Abstract

Malaria is a life-threatening parasitic disease transmitted to humans by infected female Anopheles mosquitoes. Early and accurate diagnosis is crucial to reduce the high mortality rate of the disease, especially in eastern Indonesia, where limited health facilities and resources contribute to the effortless spread of the disease. In rural areas, the lack of trained parasitologists presents a significant challenge. To address this issue, a computer-aided detection (CAD) system for malaria is needed to support parasitologists in evaluating hundreds of blood smear slides every month. This study proposes a hybrid automated malaria parasite detection and segmentation method using image processing and deep learning techniques.
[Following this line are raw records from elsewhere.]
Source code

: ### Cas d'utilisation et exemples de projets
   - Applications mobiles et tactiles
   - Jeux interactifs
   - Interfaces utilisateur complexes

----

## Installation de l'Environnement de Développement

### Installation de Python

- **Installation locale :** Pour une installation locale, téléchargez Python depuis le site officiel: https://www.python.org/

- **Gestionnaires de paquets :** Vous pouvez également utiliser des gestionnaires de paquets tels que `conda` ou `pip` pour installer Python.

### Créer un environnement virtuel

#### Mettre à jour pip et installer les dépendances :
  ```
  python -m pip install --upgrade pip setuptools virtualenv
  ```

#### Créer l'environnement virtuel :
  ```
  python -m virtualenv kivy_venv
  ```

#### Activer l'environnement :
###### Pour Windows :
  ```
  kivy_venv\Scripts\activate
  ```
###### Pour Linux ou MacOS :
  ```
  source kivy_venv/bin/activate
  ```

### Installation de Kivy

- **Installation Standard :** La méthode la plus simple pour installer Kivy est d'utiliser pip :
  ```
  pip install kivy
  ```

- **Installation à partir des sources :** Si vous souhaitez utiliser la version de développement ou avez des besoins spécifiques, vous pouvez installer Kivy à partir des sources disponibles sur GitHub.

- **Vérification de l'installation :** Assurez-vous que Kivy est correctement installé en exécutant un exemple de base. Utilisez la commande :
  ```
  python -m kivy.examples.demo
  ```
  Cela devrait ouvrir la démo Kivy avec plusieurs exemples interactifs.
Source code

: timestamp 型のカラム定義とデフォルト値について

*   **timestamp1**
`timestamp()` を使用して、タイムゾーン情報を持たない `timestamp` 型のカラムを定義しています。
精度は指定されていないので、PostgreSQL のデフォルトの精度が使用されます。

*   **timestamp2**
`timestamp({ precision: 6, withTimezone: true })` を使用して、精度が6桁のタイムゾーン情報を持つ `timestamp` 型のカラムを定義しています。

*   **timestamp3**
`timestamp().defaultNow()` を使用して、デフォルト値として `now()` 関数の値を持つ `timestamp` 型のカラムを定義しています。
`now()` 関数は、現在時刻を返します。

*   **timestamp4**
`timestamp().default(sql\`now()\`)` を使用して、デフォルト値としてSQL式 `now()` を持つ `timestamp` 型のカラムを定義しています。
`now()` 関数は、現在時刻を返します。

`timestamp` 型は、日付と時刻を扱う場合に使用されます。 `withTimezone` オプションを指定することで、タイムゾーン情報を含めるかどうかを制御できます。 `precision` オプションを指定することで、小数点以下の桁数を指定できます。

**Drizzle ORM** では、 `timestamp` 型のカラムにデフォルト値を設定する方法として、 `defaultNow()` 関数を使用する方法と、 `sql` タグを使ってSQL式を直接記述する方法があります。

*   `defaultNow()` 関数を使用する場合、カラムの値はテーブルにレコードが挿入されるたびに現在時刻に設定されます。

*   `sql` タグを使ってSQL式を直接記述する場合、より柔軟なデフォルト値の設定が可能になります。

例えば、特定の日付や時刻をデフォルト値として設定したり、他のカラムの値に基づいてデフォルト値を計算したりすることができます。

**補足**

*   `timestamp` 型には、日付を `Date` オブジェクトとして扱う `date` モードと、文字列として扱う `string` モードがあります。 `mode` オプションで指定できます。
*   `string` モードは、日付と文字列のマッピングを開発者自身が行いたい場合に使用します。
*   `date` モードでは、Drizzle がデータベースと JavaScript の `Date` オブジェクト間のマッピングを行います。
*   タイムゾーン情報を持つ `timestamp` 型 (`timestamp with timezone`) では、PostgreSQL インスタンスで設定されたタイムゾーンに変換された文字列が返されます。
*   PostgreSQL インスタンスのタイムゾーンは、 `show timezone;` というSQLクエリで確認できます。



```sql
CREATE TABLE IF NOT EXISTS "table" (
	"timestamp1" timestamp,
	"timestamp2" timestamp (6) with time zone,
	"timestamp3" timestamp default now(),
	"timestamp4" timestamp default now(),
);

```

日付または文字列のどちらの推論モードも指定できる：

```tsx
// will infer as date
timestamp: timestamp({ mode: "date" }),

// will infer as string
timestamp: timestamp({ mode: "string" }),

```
First, an optimized double-Otsu method is proposed to generate malaria parasite patch candidates. Then, deep learning approaches are applied to recognize and segment the parasites. The proposed method is evaluated on the PlasmoID dataset, which consists of 468 malaria-infected microscopic images containing 691 malaria parasites from Indonesia. The results demonstrate that our proposed approach achieved an F1-score of 0.91 in parasite detection. Additionally, it achieved better performance in terms of sensitivity, specificity, and F1-score for parasite segmentation compared to original semantic segmentation methods. These findings highlight the potential of this study to be implemented in CAD malaria detection, which could significantly improve malaria diagnosis in resource-limited areas.